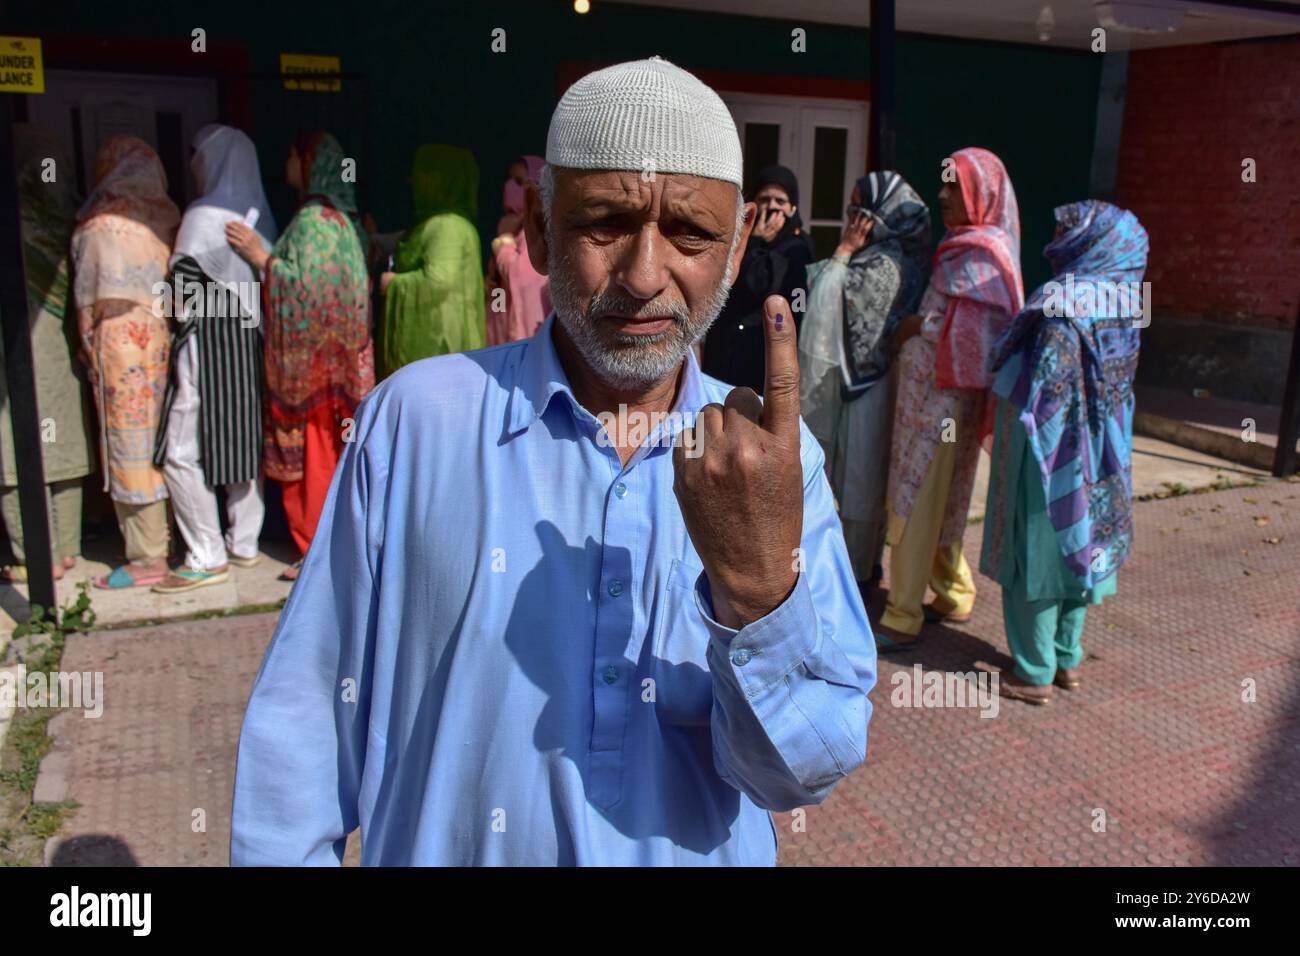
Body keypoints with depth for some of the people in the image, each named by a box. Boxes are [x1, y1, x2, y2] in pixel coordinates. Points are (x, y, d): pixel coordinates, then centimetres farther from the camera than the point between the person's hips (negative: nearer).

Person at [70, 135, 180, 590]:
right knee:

_ _ _ _

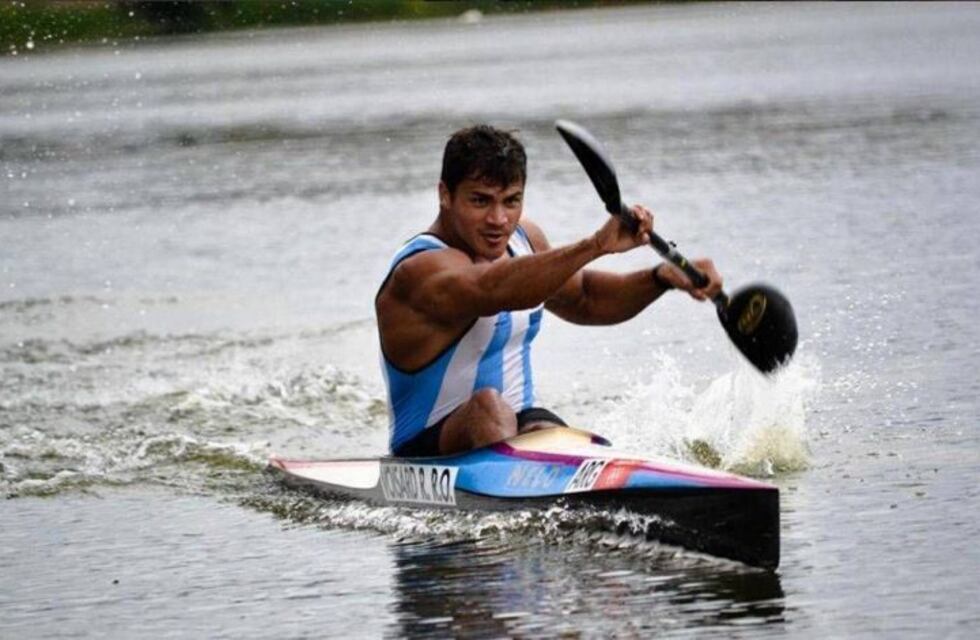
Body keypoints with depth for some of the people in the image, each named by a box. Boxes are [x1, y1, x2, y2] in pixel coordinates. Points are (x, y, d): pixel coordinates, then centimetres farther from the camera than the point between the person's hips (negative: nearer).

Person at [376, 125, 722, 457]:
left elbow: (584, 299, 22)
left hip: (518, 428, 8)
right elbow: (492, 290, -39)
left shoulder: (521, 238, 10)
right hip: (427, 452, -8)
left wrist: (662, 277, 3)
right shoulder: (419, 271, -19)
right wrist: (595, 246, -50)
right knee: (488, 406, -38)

_ _ _ _

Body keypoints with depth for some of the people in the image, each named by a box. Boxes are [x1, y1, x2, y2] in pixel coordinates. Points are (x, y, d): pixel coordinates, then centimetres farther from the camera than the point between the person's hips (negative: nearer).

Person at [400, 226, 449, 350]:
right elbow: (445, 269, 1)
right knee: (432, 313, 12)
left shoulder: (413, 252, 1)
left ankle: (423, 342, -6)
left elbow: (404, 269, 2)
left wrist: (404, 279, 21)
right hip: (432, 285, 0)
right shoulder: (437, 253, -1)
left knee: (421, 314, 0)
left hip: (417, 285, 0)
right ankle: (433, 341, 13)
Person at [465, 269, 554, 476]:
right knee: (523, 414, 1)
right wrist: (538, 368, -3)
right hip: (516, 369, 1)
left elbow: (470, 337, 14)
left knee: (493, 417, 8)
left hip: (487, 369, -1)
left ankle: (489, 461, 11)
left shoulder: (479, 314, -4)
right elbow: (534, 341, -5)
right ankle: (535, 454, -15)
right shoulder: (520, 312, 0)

_ _ _ _

**About this exercise:** Can you repeat the part that opens with the line containing "left ankle: (489, 461, 11)" and closes with the line containing "right shoulder: (520, 312, 0)", including both of those lines, word for word?

**Solution for this problem:**
left ankle: (489, 461, 11)
left shoulder: (479, 314, -4)
right elbow: (534, 341, -5)
right ankle: (535, 454, -15)
right shoulder: (520, 312, 0)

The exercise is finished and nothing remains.